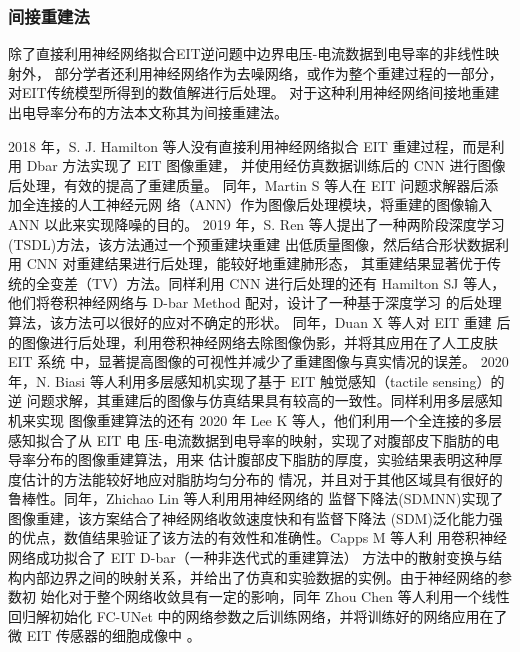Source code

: \subsubsection{间接重建法}
除了直接利用神经网络拟合EIT逆问题中边界电压-电流数据到电导率的非线性映射外，
部分学者还利用神经网络作为去噪网络，或作为整个重建过程的一部分，对EIT传统模型所得到的数值解进行后处理。
对于这种利用神经网络间接地重建出电导率分布的方法本文称其为间接重建法。 

2018 年，S. J. Hamilton 等人没有直接利用神经网络拟合 EIT 重建过程，而是利用 Dbar 方法实现了 EIT 图像重建，
并使用经仿真数据训练后的 CNN 进行图像后处理，有效的提高了重建质量\cite{8352045}。
同年，Martin S 等人在 EIT 问题求解器后添加全连接的人工神经元网
络（ANN）作为图像后处理模块，将重建的图像输入 ANN 以此来实现降噪的目的\cite{S2017A}。
2019 年，S. Ren 等人提出了一种两阶段深度学习(TSDL)方法，该方法通过一个预重建块重建
出低质量图像，然后结合形状数据利用 CNN 对重建结果进行后处理，能较好地重建肺形态，
其重建结果显著优于传统的全变差（TV）方法\cite{8907811}。同样利用 CNN 进行后处理的还有
Hamilton SJ 等人，他们将卷积神经网络与 D-bar Method 配对，设计了一种基于深度学习
的后处理算法，该方法可以很好的应对不确定的形状\cite{2019Beltrami}。 同年，Duan X 等人对 EIT 重建
后的图像进行后处理，利用卷积神经网络去除图像伪影，并将其应用在了人工皮肤 EIT 系统
中，显著提高图像的可视性并减少了重建图像与真实情况的误差\cite{2019Artificial}。
2020 年，N. Biasi 等人利用多层感知机实现了基于 EIT 触觉感知（tactile sensing）的逆
问题求解，其重建后的图像与仿真结果具有较高的一致性\cite{9278823}。同样利用多层感知机来实现
图像重建算法的还有 2020 年 Lee K 等人，他们利用一个全连接的多层感知拟合了从 EIT 电
压-电流数据到电导率的映射，实现了对腹部皮下脂肪的电导率分布的图像重建算法，用来
估计腹部皮下脂肪的厚度，实验结果表明这种厚度估计的方法能较好地应对脂肪均匀分布的
情况，并且对于其他区域具有很好的鲁棒性\cite{2020Electrical}。同年，Zhichao Lin 等人利用用神经网络的
监督下降法(SDMNN)实现了图像重建，该方案结合了神经网络收敛速度快和有监督下降法
(SDM)泛化能力强的优点，数值结果验证了该方法的有效性和准确性\cite{9060508}。Capps M 等人利
用卷积神经网络成功拟合了 EIT D-bar（一种非迭代式的重建算法） 方法中的散射变换与结
构内部边界之间的映射关系，并给出了仿真和实验数据的实例\cite{9130138}。由于神经网络的参数初
始化对于整个网络收敛具有一定的影响，同年 Zhou Chen 等人利用一个线性回归解初始化
FC-UNet 中的网络参数之后训练网络，并将训练好的网络应用在了微 EIT 传感器的细胞成像中 \cite{9128764}。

Task directions
Look through the entries above; find each line with the word "cite" and copy it.

Result
并使用经仿真数据训练后的 CNN 进行图像后处理，有效的提高了重建质量\cite{8352045}。
络（ANN）作为图像后处理模块，将重建的图像输入 ANN 以此来实现降噪的目的\cite{S2017A}。
其重建结果显著优于传统的全变差（TV）方法\cite{8907811}。同样利用 CNN 进行后处理的还有
的后处理算法，该方法可以很好的应对不确定的形状\cite{2019Beltrami}。 同年，Duan X 等人对 EIT 重建
中，显著提高图像的可视性并减少了重建图像与真实情况的误差\cite{2019Artificial}。
问题求解，其重建后的图像与仿真结果具有较高的一致性\cite{9278823}。同样利用多层感知机来实现
情况，并且对于其他区域具有很好的鲁棒性\cite{2020Electrical}。同年，Zhichao Lin 等人利用用神经网络的
(SDM)泛化能力强的优点，数值结果验证了该方法的有效性和准确性\cite{9060508}。Capps M 等人利
构内部边界之间的映射关系，并给出了仿真和实验数据的实例\cite{9130138}。由于神经网络的参数初
FC-UNet 中的网络参数之后训练网络，并将训练好的网络应用在了微 EIT 传感器的细胞成像中 \cite{9128764}。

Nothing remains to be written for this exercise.